Effects of Taxation: Corporate Mergers

Effects of Taxation: Corporate Mergers

Effects of Taxation: Corporate Mergers

Effects of Taxation: Corporate Mergers

Excerpt

In this study of the effects of taxation on corporate mergers, the second in the series arising from the research program on the effects of taxation on business conducted through the Harvard Graduate School of Business Administration, financed by a grant from the Merrill Foundation for Advancement of Financial Knowledge, Professors Butters, Lintner, and Cary have combined a description of the relevant aspects of tax law with an analysis of their effects. Taxation may be significant in the absorption of one company by another from two standpoints: it may be a major factor in inducing the sellers to sell or the buyers to buy, and it may greatly influence the form of a transaction once a decision in favor of a merger has been reached. Though the second of these subjects has been widely discussed as an operating problem in business, the first and more fundamental one has not heretofore been analyzed systematically.

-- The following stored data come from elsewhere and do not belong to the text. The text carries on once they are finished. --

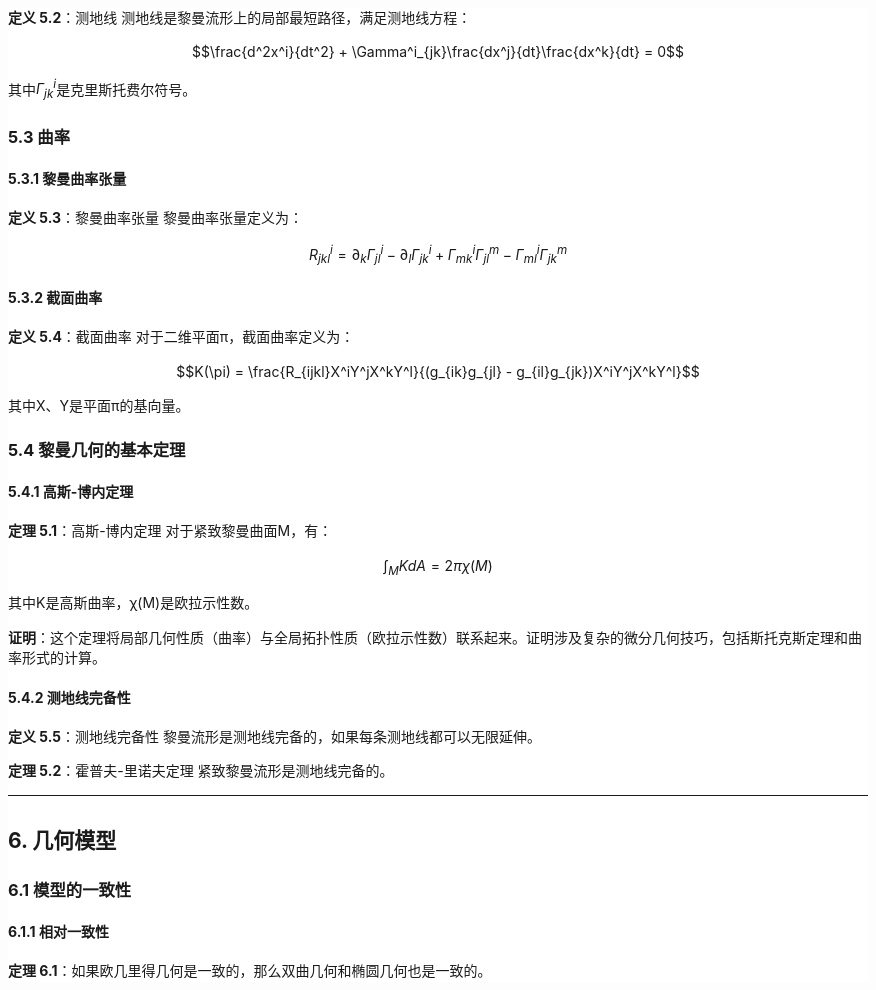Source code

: **定义 5.2**：测地线
测地线是黎曼流形上的局部最短路径，满足测地线方程：

$$\frac{d^2x^i}{dt^2} + \Gamma^i_{jk}\frac{dx^j}{dt}\frac{dx^k}{dt} = 0$$

其中$\Gamma^i_{jk}$是克里斯托费尔符号。

### 5.3 曲率

#### 5.3.1 黎曼曲率张量

**定义 5.3**：黎曼曲率张量
黎曼曲率张量定义为：

$$R^i_{jkl} = \partial_k\Gamma^i_{jl} - \partial_l\Gamma^i_{jk} + \Gamma^i_{mk}\Gamma^m_{jl} - \Gamma^i_{ml}\Gamma^m_{jk}$$

#### 5.3.2 截面曲率

**定义 5.4**：截面曲率
对于二维平面π，截面曲率定义为：

$$K(\pi) = \frac{R_{ijkl}X^iY^jX^kY^l}{(g_{ik}g_{jl} - g_{il}g_{jk})X^iY^jX^kY^l}$$

其中X、Y是平面π的基向量。

### 5.4 黎曼几何的基本定理

#### 5.4.1 高斯-博内定理

**定理 5.1**：高斯-博内定理
对于紧致黎曼曲面M，有：

$$\int_M K dA = 2\pi\chi(M)$$

其中K是高斯曲率，χ(M)是欧拉示性数。

**证明**：这个定理将局部几何性质（曲率）与全局拓扑性质（欧拉示性数）联系起来。证明涉及复杂的微分几何技巧，包括斯托克斯定理和曲率形式的计算。

#### 5.4.2 测地线完备性

**定义 5.5**：测地线完备性
黎曼流形是测地线完备的，如果每条测地线都可以无限延伸。

**定理 5.2**：霍普夫-里诺夫定理
紧致黎曼流形是测地线完备的。

---

## 6. 几何模型

### 6.1 模型的一致性

#### 6.1.1 相对一致性

**定理 6.1**：如果欧几里得几何是一致的，那么双曲几何和椭圆几何也是一致的。
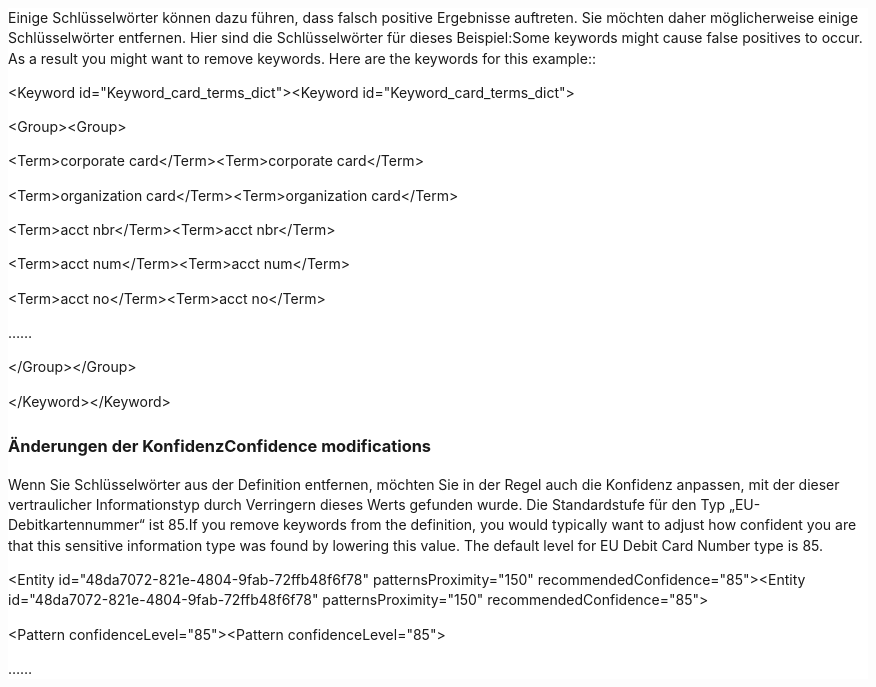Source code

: <span data-ttu-id="b3d43-p108">Einige Schlüsselwörter können dazu führen, dass falsch positive Ergebnisse auftreten. Sie möchten daher möglicherweise einige Schlüsselwörter entfernen. Hier sind die Schlüsselwörter für dieses Beispiel:</span><span class="sxs-lookup"><span data-stu-id="b3d43-p108">Some keywords might cause false positives to occur. As a result you might want to remove keywords. Here are the keywords for this example::</span></span>

<span data-ttu-id="b3d43-146">\<Keyword id="Keyword\_card\_terms\_dict"\></span><span class="sxs-lookup"><span data-stu-id="b3d43-146">\<Keyword id="Keyword\_card\_terms\_dict"\></span></span>

<span data-ttu-id="b3d43-147">\<Group\></span><span class="sxs-lookup"><span data-stu-id="b3d43-147">\<Group\></span></span>

<span data-ttu-id="b3d43-148">\<Term\>corporate card\</Term\></span><span class="sxs-lookup"><span data-stu-id="b3d43-148">\<Term\>corporate card\</Term\></span></span>

<span data-ttu-id="b3d43-149">\<Term\>organization card\</Term\></span><span class="sxs-lookup"><span data-stu-id="b3d43-149">\<Term\>organization card\</Term\></span></span>

<span data-ttu-id="b3d43-150">\<Term\>acct nbr\</Term\></span><span class="sxs-lookup"><span data-stu-id="b3d43-150">\<Term\>acct nbr\</Term\></span></span>

<span data-ttu-id="b3d43-151">\<Term\>acct num\</Term\></span><span class="sxs-lookup"><span data-stu-id="b3d43-151">\<Term\>acct num\</Term\></span></span>

<span data-ttu-id="b3d43-152">\<Term\>acct no\</Term\></span><span class="sxs-lookup"><span data-stu-id="b3d43-152">\<Term\>acct no\</Term\></span></span>

<span data-ttu-id="b3d43-153">…</span><span class="sxs-lookup"><span data-stu-id="b3d43-153">…</span></span>

<span data-ttu-id="b3d43-154">\</Group\></span><span class="sxs-lookup"><span data-stu-id="b3d43-154">\</Group\></span></span>

<span data-ttu-id="b3d43-155">\</Keyword\></span><span class="sxs-lookup"><span data-stu-id="b3d43-155">\</Keyword\></span></span>

### <a name="confidence-modifications"></a><span data-ttu-id="b3d43-156">Änderungen der Konfidenz</span><span class="sxs-lookup"><span data-stu-id="b3d43-156">Confidence modifications</span></span>

<span data-ttu-id="b3d43-p109">Wenn Sie Schlüsselwörter aus der Definition entfernen, möchten Sie in der Regel auch die Konfidenz anpassen, mit der dieser vertraulicher Informationstyp durch Verringern dieses Werts gefunden wurde. Die Standardstufe für den Typ „EU-Debitkartennummer“ ist 85.</span><span class="sxs-lookup"><span data-stu-id="b3d43-p109">If you remove keywords from the definition, you would typically want to adjust how confident you are that this sensitive information type was found by lowering this value. The default level for EU Debit Card Number type is 85.</span></span>

<span data-ttu-id="b3d43-159">\<Entity id="48da7072-821e-4804-9fab-72ffb48f6f78" patternsProximity="150" recommendedConfidence="85"\></span><span class="sxs-lookup"><span data-stu-id="b3d43-159">\<Entity id="48da7072-821e-4804-9fab-72ffb48f6f78" patternsProximity="150" recommendedConfidence="85"\></span></span>

<span data-ttu-id="b3d43-160">\<Pattern confidenceLevel="85"\></span><span class="sxs-lookup"><span data-stu-id="b3d43-160">\<Pattern confidenceLevel="85"\></span></span>

<span data-ttu-id="b3d43-161">…</span><span class="sxs-lookup"><span data-stu-id="b3d43-161">…</span></span>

The continued establishment of new businesses has been recognized as of general social and political as well as economic importance. The maintenance of existing companies as independent entities is almost equally important. Some government action has been directed towards desired goals at both ends of the life cycle of individual companies. Their formation has been encouraged by various forms of credit guarantees and direct lending as well as by the advisory services of the Department of Commerce. And their disappearance through merger has been limited by antitrust legislation. Taxation, however, has been charged with exercising peculiarly perverse influences at both ends by decreasing the availability of funds for new ventures and forcing the sale of many successful, established companies owned by a single family or a small group of investors. The validity of the second of these tax influences is the principal theme of the present investigation.